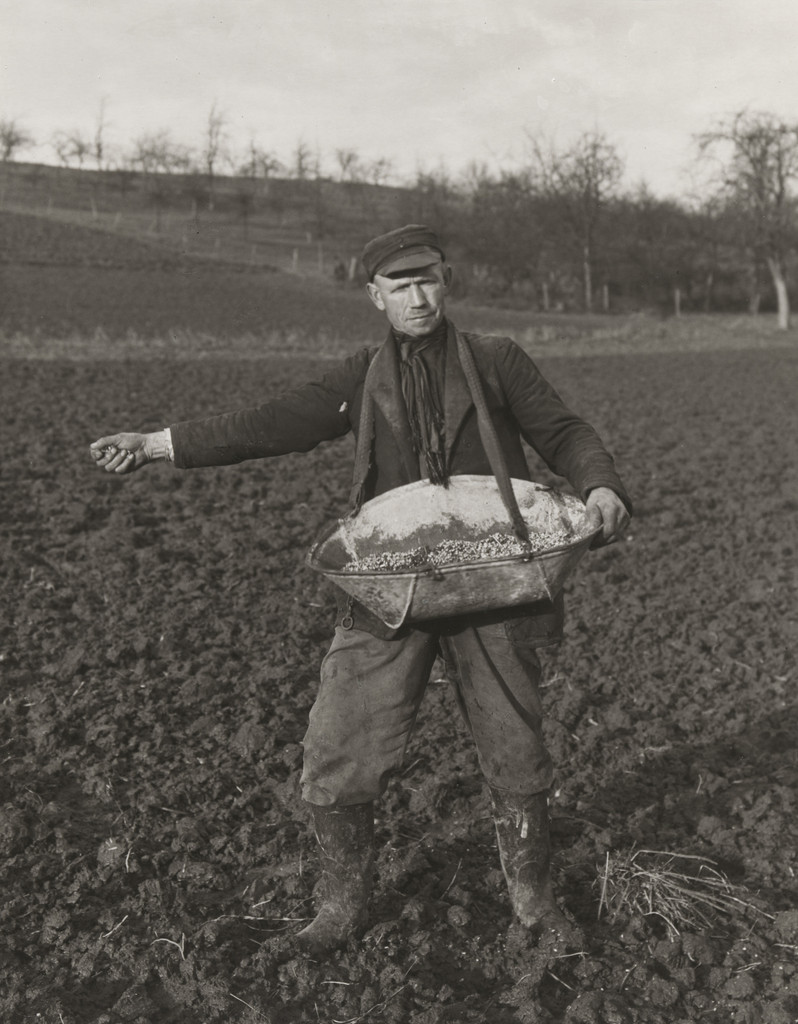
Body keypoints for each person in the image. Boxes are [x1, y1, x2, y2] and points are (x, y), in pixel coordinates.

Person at [90, 224, 631, 956]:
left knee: (516, 746)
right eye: (401, 286)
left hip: (496, 580)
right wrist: (157, 443)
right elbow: (267, 425)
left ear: (447, 281)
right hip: (388, 591)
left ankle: (534, 902)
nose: (418, 297)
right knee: (341, 743)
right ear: (374, 295)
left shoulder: (497, 361)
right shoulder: (358, 379)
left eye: (429, 280)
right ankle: (341, 909)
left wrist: (600, 485)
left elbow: (563, 431)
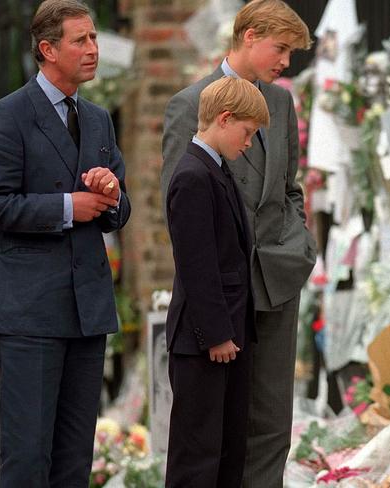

▬▬▬

▸ What to work on: Leave the pictures aside and print exactly, and only, the lines from the one with "right elbow: (267, 425)" through the end of the data, both included.

▸ Finished exercise:
right elbow: (267, 425)
left ear: (447, 281)
right hip: (388, 591)
left ankle: (534, 902)
nose: (418, 297)
right knee: (341, 743)
right ear: (374, 295)
left shoulder: (497, 361)
right shoulder: (358, 379)
left eye: (429, 280)
right ankle: (341, 909)
left wrist: (600, 485)
left elbow: (563, 431)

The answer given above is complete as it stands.